Translation Article bY Tokyo Translation Service Japan

Translation Cloud - What Is

The translation cloud is a collaborative technique that has been enabled by advances in cloud computing technology, and is a fairly recent development in translation. With cloud translation, multiple human translators collaborate in real time simultaneously in the same workspace with shared resources. (Not be confused with translation crowdsourcing - see post below - which is not a collaborative technique.)

The purpose of translation clouds is to realize improvements in efficiency, communications between project participants, and to minimize or eliminate the managerial tasks in projects.

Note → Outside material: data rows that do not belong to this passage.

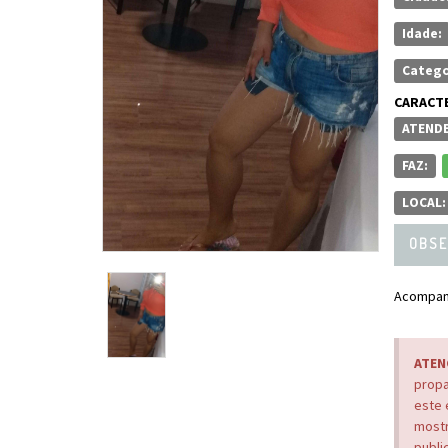
Idade:
Catego
CARACTE
ATENDE
FAZ:
LOCAL:
OBSE
Acompanh
ATEN
propa
este 
mostr
publi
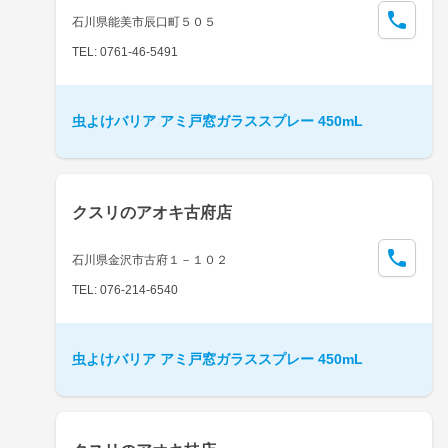
石川県能美市辰口町５０５
TEL: 0761-46-5491
虫よけバリア アミ戸窓ガラススプレー 450mL
クスリのアオキ古府店
石川県金沢市古府１－１０２
TEL: 076-214-6540
虫よけバリア アミ戸窓ガラススプレー 450mL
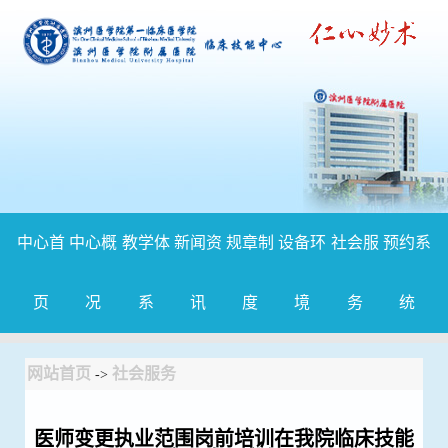
中心首
中心概
教学体
新闻资
规章制
设备环
社会服
预约系
页
况
系
讯
度
境
务
统
网站首页
社会服务
->
医师变更执业范围岗前培训在我院临床技能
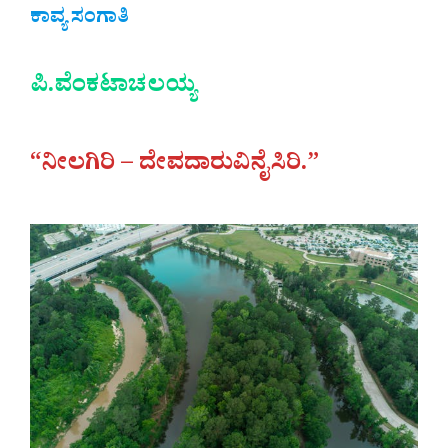
ಕಾವ್ಯ ಸಂಗಾತಿ
ಪಿ.ವೆಂಕಟಾಚಲಯ್ಯ
“ನೀಲಗಿರಿ – ದೇವದಾರುವಿನೈಸಿರಿ.”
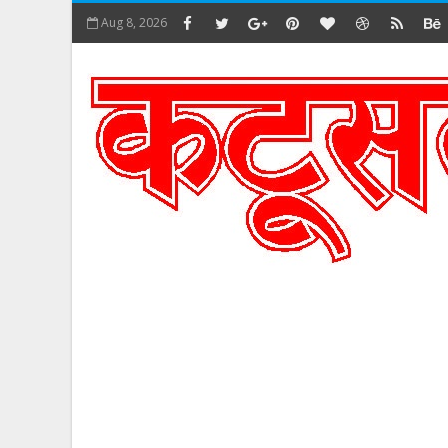
Aug 8, 2026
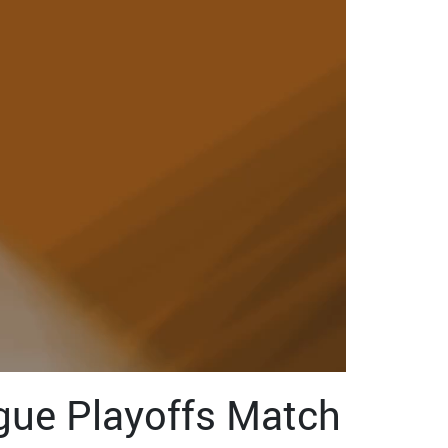
gue Playoffs Match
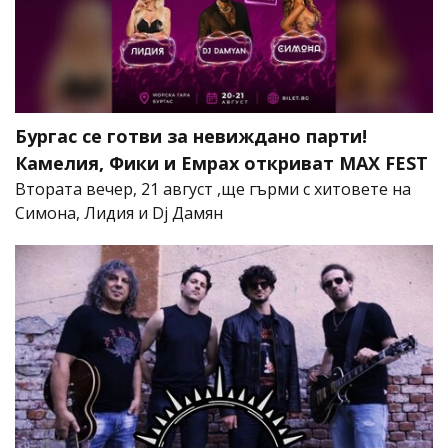
Бургас се готви за невиждано парти!
Камелия, Фики и Емрах откриват MAX FEST
Втората вечер, 21 август ,ще гърми с хитовете на
Симона, Лидия и Dj Дамян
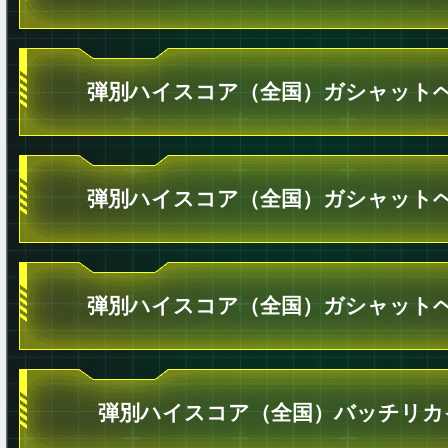
弾別ハイスコア（全国）ガシャットヘ
弾別ハイスコア（全国）ガシャットヘ
弾別ハイスコア（全国）ガシャットヘ
弾別ハイスコア（全国）バッチリカ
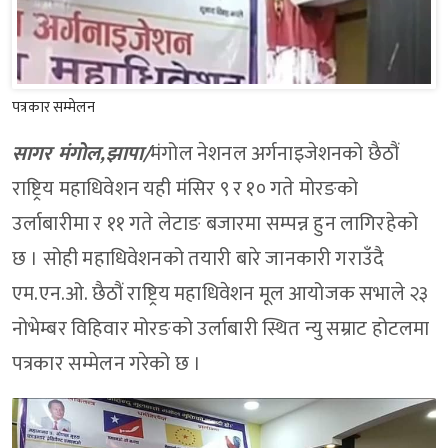
पत्रकार सम्मेलन
सागर मंगाेल,झापा/
मंगोल नेशनल अर्गनाइजेशनको छैठौं
राष्ट्रिय महाधिवेशन यही मंसिर ९ र १० गते मोरङको
उर्लाबारीमा र ११ गते लेटाङ बजारमा सम्पन्न हुन लागिरहेको
छ । सोही महाधिवेशनको तयारी बारे जानकारी गराउँदै
एम.एन.ओ. छैठौं राष्ट्रिय महाधिवेशन मूल आयोजक सभाले २३
नोभेम्बर विहिवार मोरङको उर्लाबारी स्थित न्यु सम्राट होटलमा
पत्रकार सम्मेलन गरेको छ ।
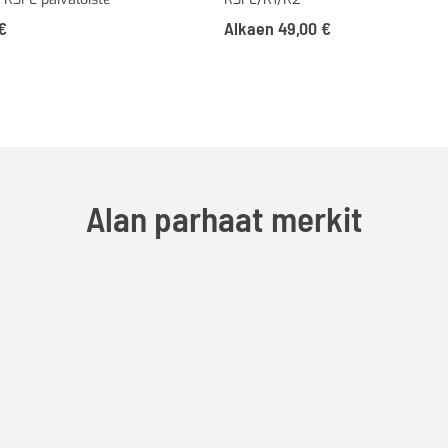
€
Alkaen
49,00
€
Alan parhaat merkit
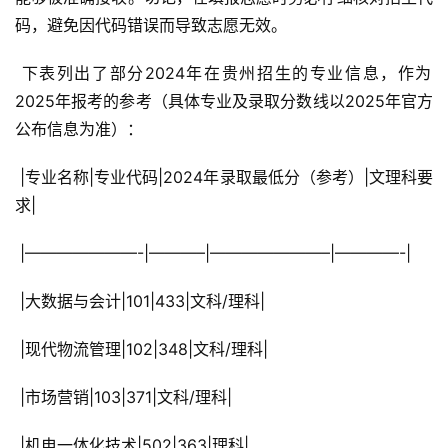
码，避免因代码错误而导致志愿无效。
 下表列出了部分2024年在贵州招生的专业信息，作为
2025年报考的参考（具体专业及录取分数线以2025年官方
公布信息为准）：
 |专业名称|专业代码|2024年录取最低分（参考）|文理科要
求|
 |———————-|———–|———————–|————-|
 |大数据与会计|101|433|文科/理科|
 |现代物流管理|102|348|文科/理科|
 |市场营销|103|371|文科/理科|
 |机电一体化技术|502|363|理科|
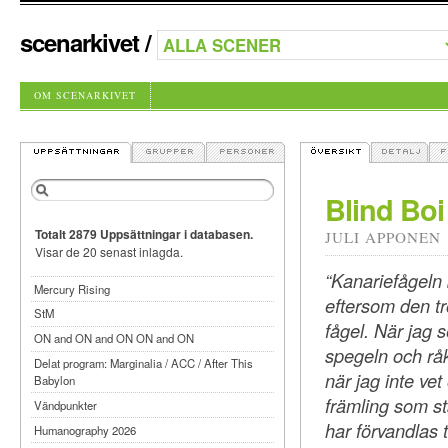
scenarkivet
/
OM SCENARKIVET
Blind Boi
Totalt 2879 Uppsättningar i databasen.
JULI APPONEN
Visar de 20 senast inlagda.
“Kanariefågeln 
Mercury Rising
eftersom den tr
StM
fågel. När jag 
ON and ON and ON ON and ON
spegeln och råk
Delat program: Marginalia / ACC / After This
när jag inte vet
Babylon
främling som st
Vändpunkter
har förvandlas t
Humanography 2026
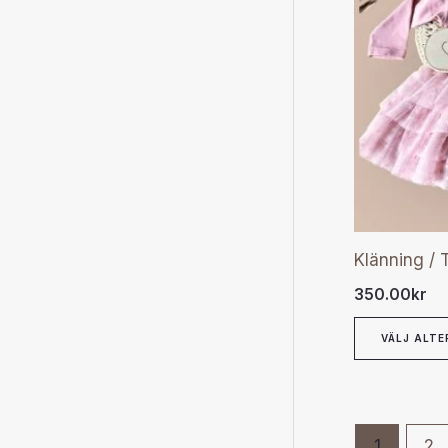
Klänning / T
350.00
kr
VÄLJ ALTE
1
2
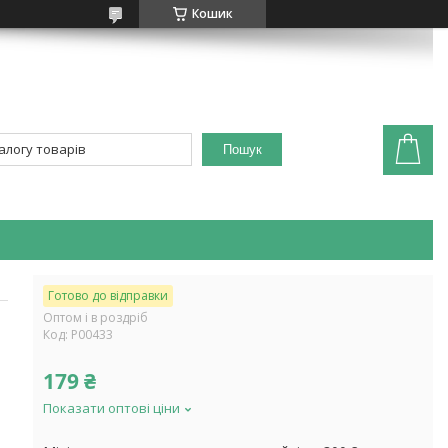
Кошик
Пошук
Готово до відправки
Оптом і в роздріб
Код:
P00433
179 ₴
Показати оптові ціни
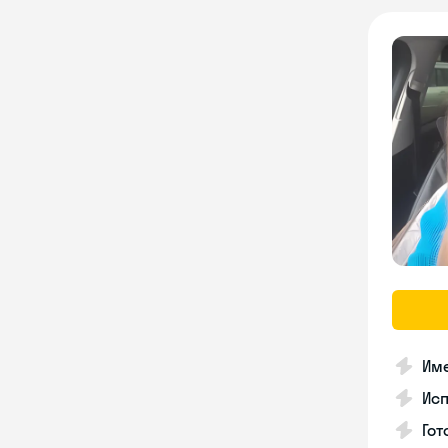
Име
Ис
Гот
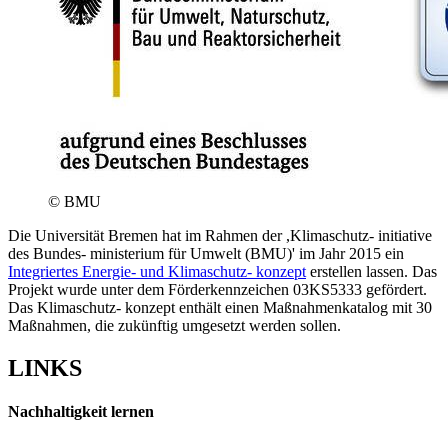
© BMU
Die Universität Bremen hat im Rahmen der ,Klimaschutz- initiative
des Bundes- ministerium für Umwelt (BMU)' im Jahr 2015 ein
Integriertes Energie- und Klimaschutz- konzept
erstellen lassen. Das
Projekt wurde unter dem Förderkennzeichen 03KS5333 gefördert.
Das Klimaschutz- konzept enthält einen Maßnahmenkatalog mit 30
Maßnahmen, die zukünftig umgesetzt werden sollen.
LINKS
Nachhaltigkeit lernen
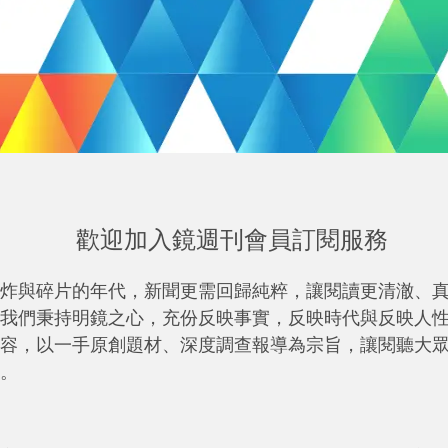
歡迎加入鏡週刊會員訂閱服務
炸與碎片的年代，新聞更需回歸純粹，讓閱讀更清澈、
我們秉持明鏡之心，充份反映事實，反映時代與反映人
容，以一手原創題材、深度調查報導為宗旨，讓閱聽大
。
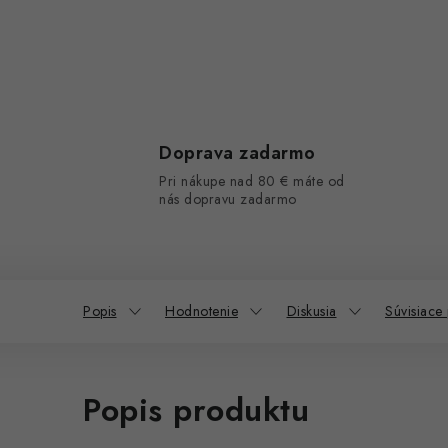
Doprava zadarmo
Pri nákupe nad 80 € máte od
nás dopravu zadarmo
Popis
Hodnotenie
Diskusia
Súvisiace
Popis produktu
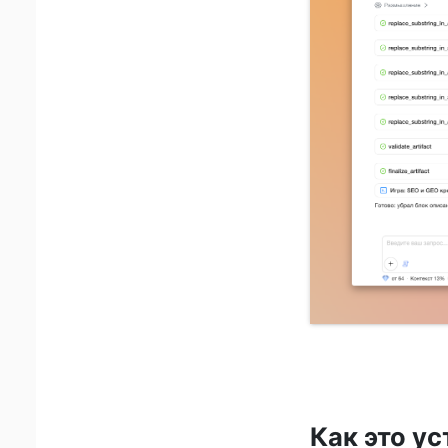
Как это у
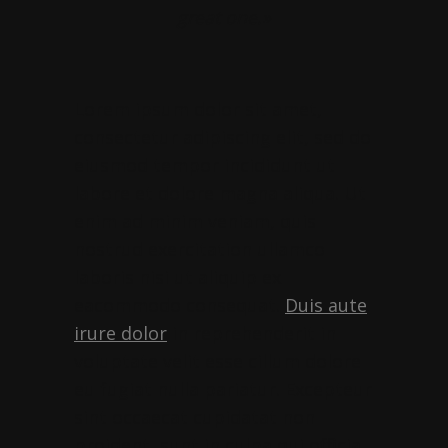
great one.»
Lorem ipsum dolor sit amet,
consectetur adipiscing elit, sed do
eiusmod tempor incididunt ut
labore et dolore magna aliqua. Ut
enim ad minim veniam, quis
nostrud exercitation ullamco
laboris nisi ut aliquip ex
eacommodo consequat.
Duis aute
irure dolor
in reprehenderit in
voluptate velit esse cillum dolore
eu fugiat nulla pariatur. Excepteur
sint occaecat cupidatat non
proident, sunt in culpa qui officia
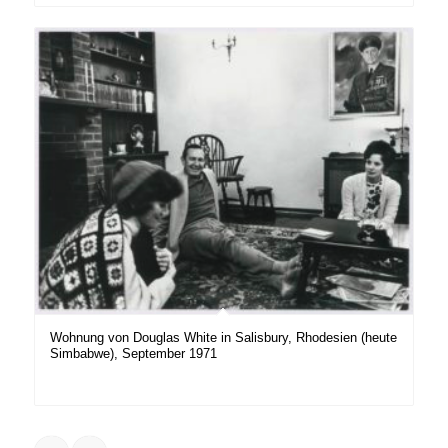
Wohnung von Douglas White in Salisbury, Rhodesien (heute
Simbabwe), September 1971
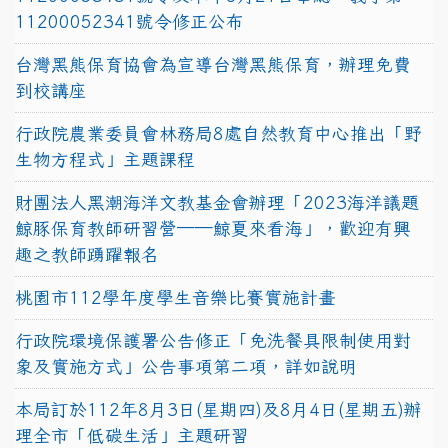
11200052341號令修正公布
台灣黑熊保育協會為宣導台灣黑熊保育，辦理免費
到校講座
行政院農業委員會林務局8處自然教育中心推出「野
生物方程式」主題課程
財團法人黑潮海洋文教基金會辦理「2023海洋議題
鯨豚保育教師研習營──鯨夏來看海」，歡迎有興
趣之教師踴躍報名
桃園市112學年度學生音樂比賽實施計畫
行政院環境保護署公告修正「免洗餐具限制使用對
象及實施方式」公告事項第二項，詳如說明
本局訂於112年8月3日(星期四)及8月4日(星期五)辦
理全市「低碳生活」主題研習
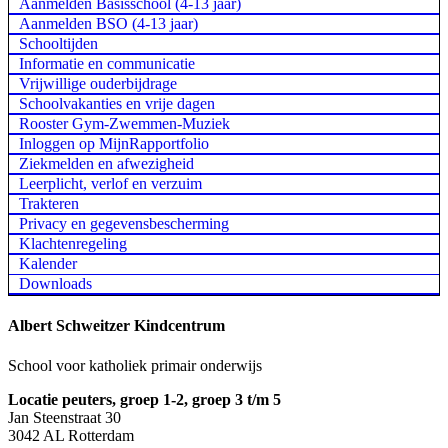
Aanmelden Basisschool (4-13 jaar)
Aanmelden BSO (4-13 jaar)
Schooltijden
Informatie en communicatie
Vrijwillige ouderbijdrage
Schoolvakanties en vrije dagen
Rooster Gym-Zwemmen-Muziek
Inloggen op MijnRapportfolio
Ziekmelden en afwezigheid
Leerplicht, verlof en verzuim
Trakteren
Privacy en gegevensbescherming
Klachtenregeling
Kalender
Downloads
Albert Schweitzer Kindcentrum
School voor katholiek primair onderwijs
Locatie peuters, groep 1-2, groep 3 t/m 5
Jan Steenstraat 30
3042 AL Rotterdam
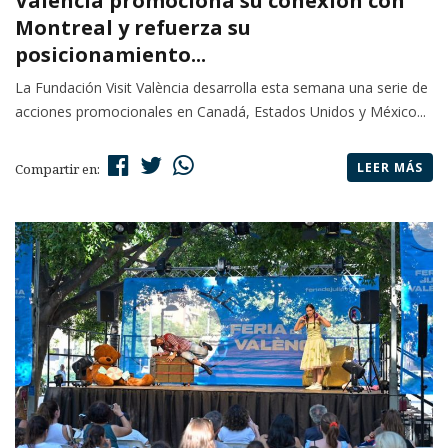
València promociona su conexión con
Montreal y refuerza su
posicionamiento...
La Fundación Visit València desarrolla esta semana una serie de
acciones promocionales en Canadá, Estados Unidos y México...
LEER MÁS
Compartir en:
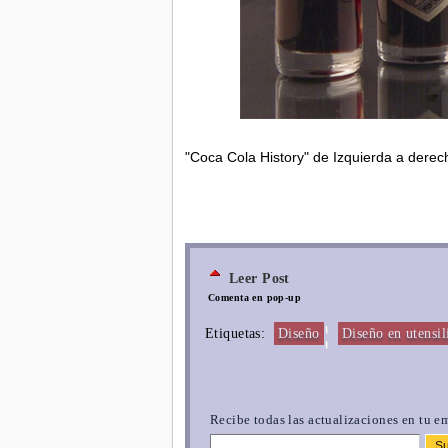
"Coca Cola History" de Izquierda a dere
Leer Post
Comenta en pop-up
¦
Etiquetas:
Diseño
Diseño en utensili
Recibe todas las actualizaciones en tu em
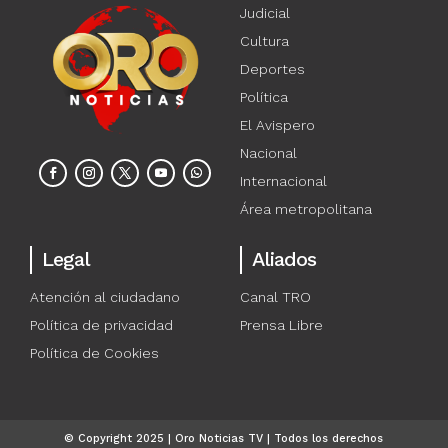
Judicial
Cultura
Deportes
Política
El Avispero
Nacional
Internacional
Área metropolitana
Legal
Aliados
Atención al ciudadano
Canal TRO
Política de privacidad
Prensa Libre
Política de Cookies
© Copyright 2025 | Oro Noticias TV | Todos los derechos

The introduction into shared resources of computer translation - i.e. machine translation - along with the practice in some translation companies of using novice translators (enhance profit), has brought into question the quality achievable through translation clouds. This is the reason why some professional translation companies in Japan have decided not to roll out a cloud.

I do believe, though, that as the translation quality of the cloud becomes more and more of an issue for customers, more translation companies globally will start shunning the cloud.

Translation Article bY Japan Translation Services Tokyo

Translation Crowdsourcing - You Already Know

Most people are familiar with crowdsourcing, although they may not necessary know it.

Ever used Wikipedia?

This is the same approach used in translation crowdsourcing, where many human translators work on the translation of a source text. Translators respond, for example, to an “open call” for Japanese financial translation with each participant being assigned a different section of the finance document to translate.

Much the same as Wikipedia, since alot of people - a crowd, that is - does the translation, quality issues, such as quality of contributors and final product, are to be expected. In addition, crowdsoucing is notoriously plagued by “Editor Wars” where numerous editors continuously override others’ editing. The benefit of translation crowdsourcing is a faster translation process.